::: Data provided :::

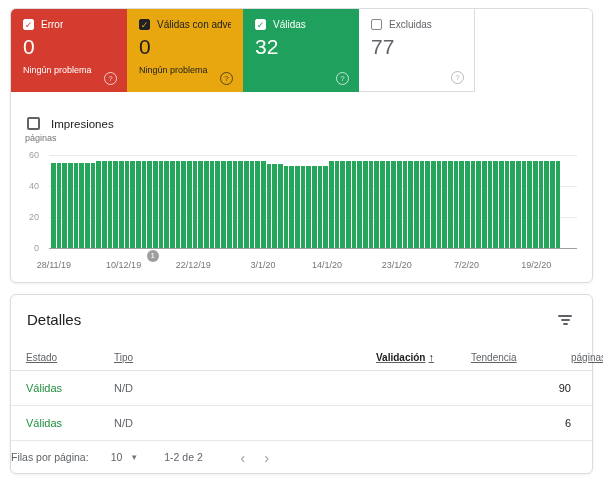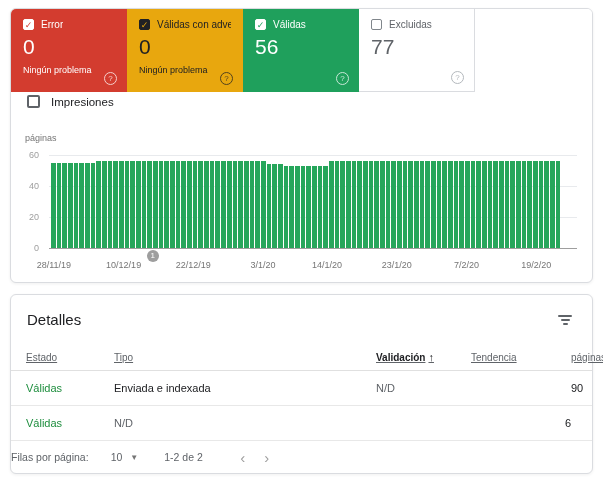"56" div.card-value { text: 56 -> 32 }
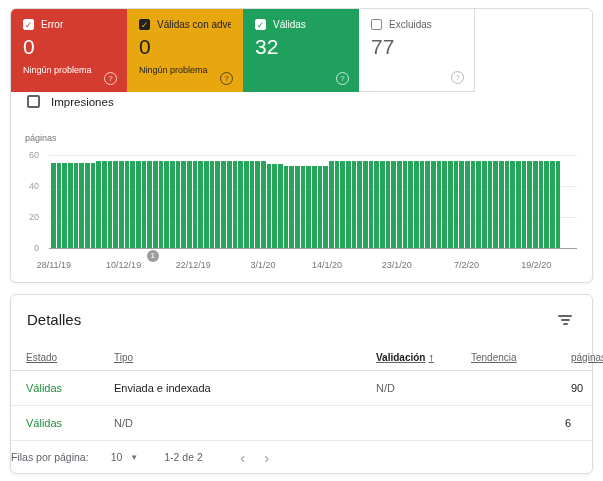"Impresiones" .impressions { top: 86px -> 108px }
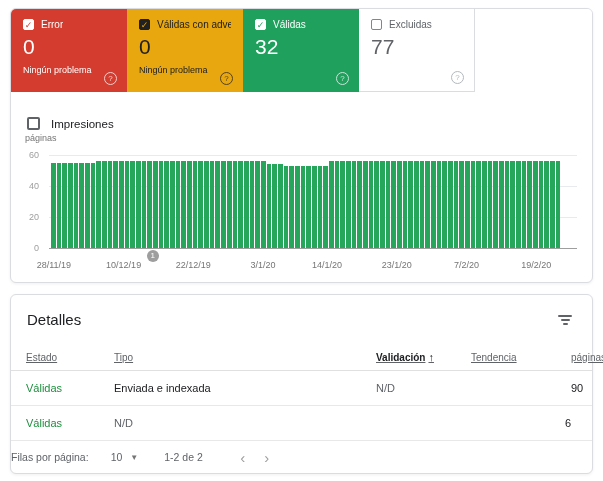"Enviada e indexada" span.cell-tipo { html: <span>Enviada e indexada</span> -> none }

:::
::: Data provided :::

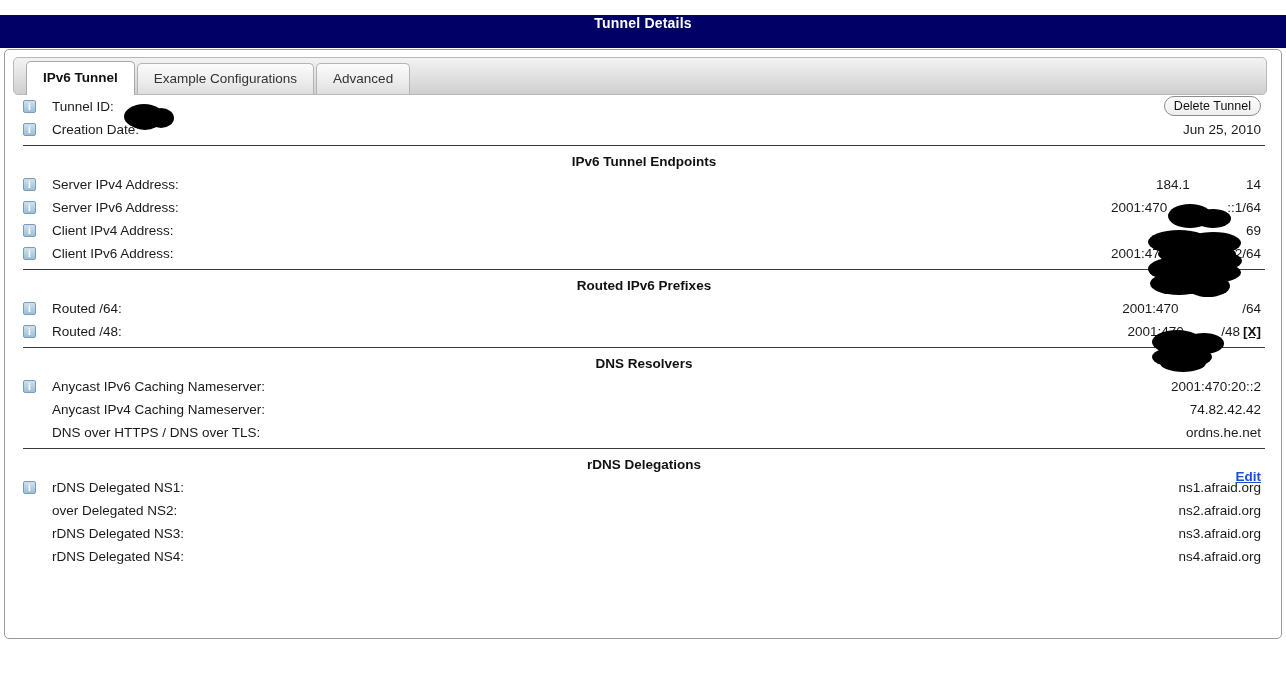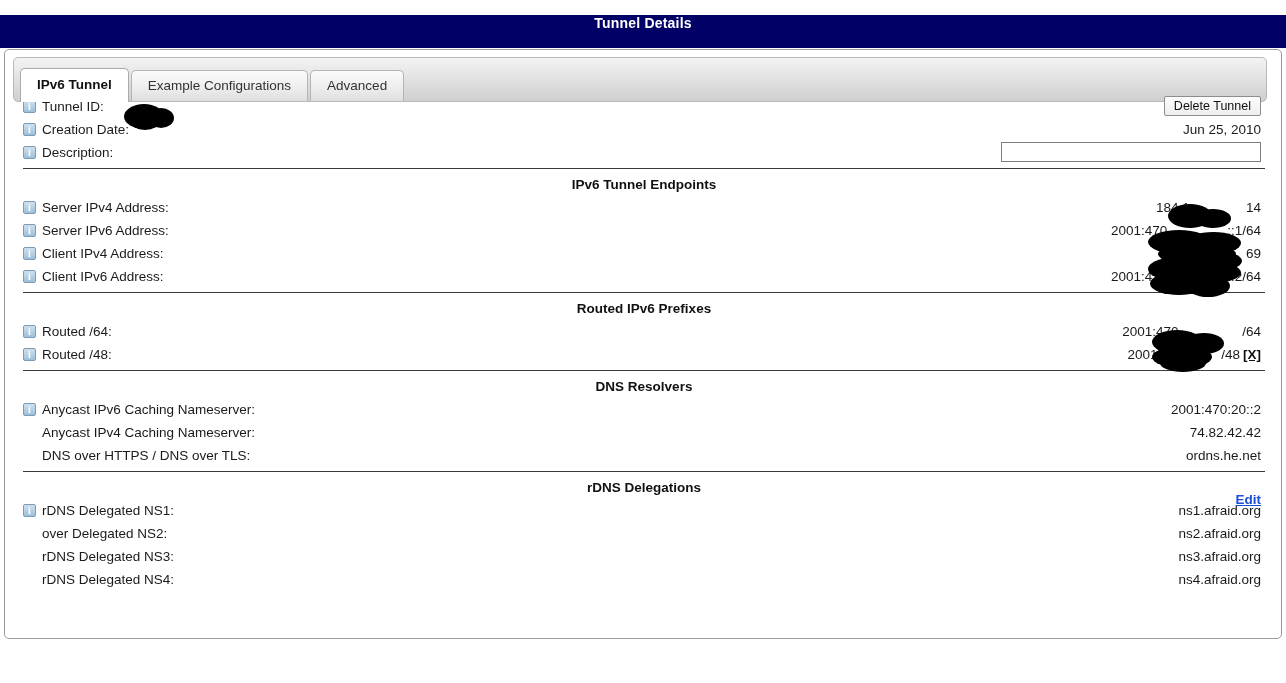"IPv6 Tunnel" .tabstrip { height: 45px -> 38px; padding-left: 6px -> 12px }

:::
::: Data provided :::

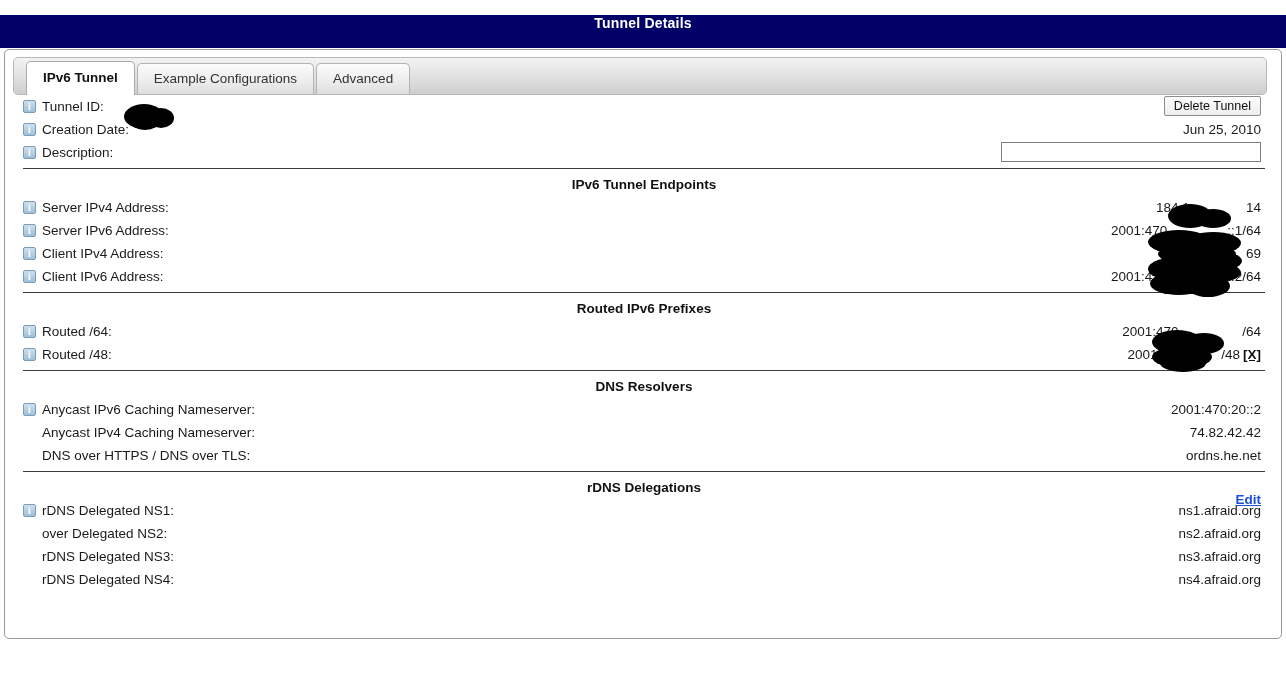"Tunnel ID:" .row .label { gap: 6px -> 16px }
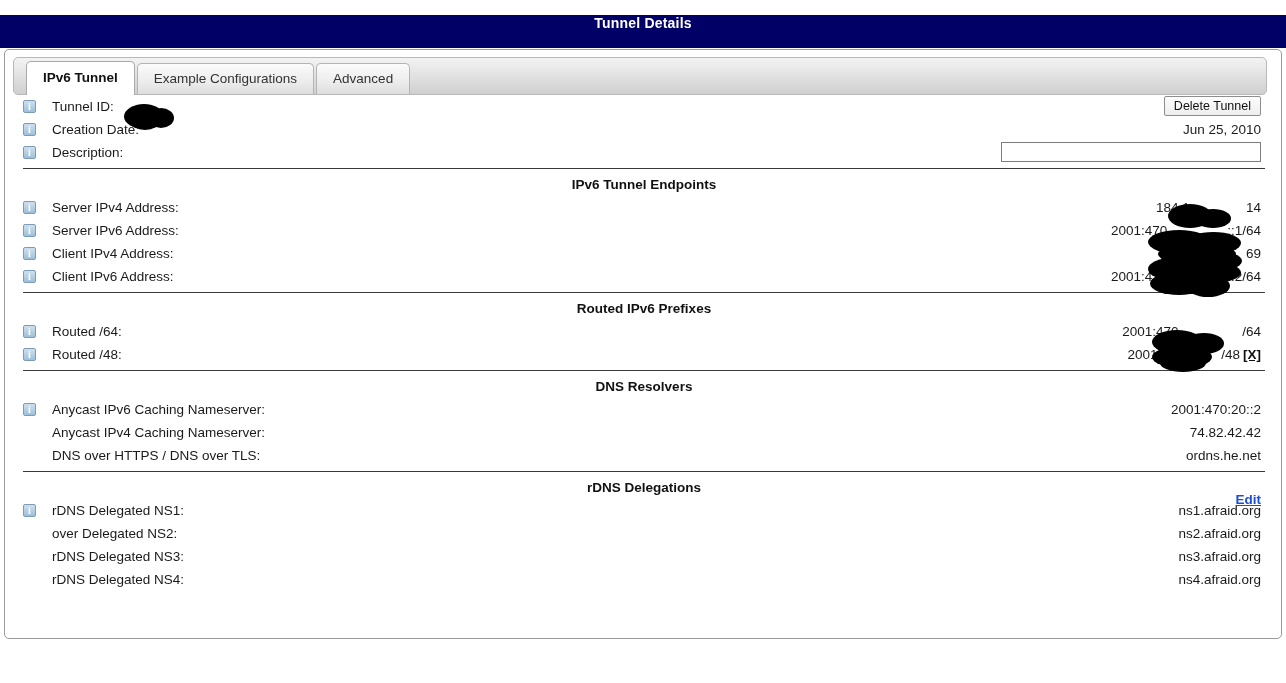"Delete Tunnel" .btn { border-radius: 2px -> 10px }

:::

**What you are asked to do:** Restate word for word every line from the one with "text: 56 ->" up to and including the one with "html: <span>Enviada e" in the records above, minus the pictures.

**Reply:**
"56" div.card-value { text: 56 -> 32 }
"Impresiones" .impressions { top: 86px -> 108px }
"Enviada e indexada" span.cell-tipo { html: <span>Enviada e indexada</span> -> none }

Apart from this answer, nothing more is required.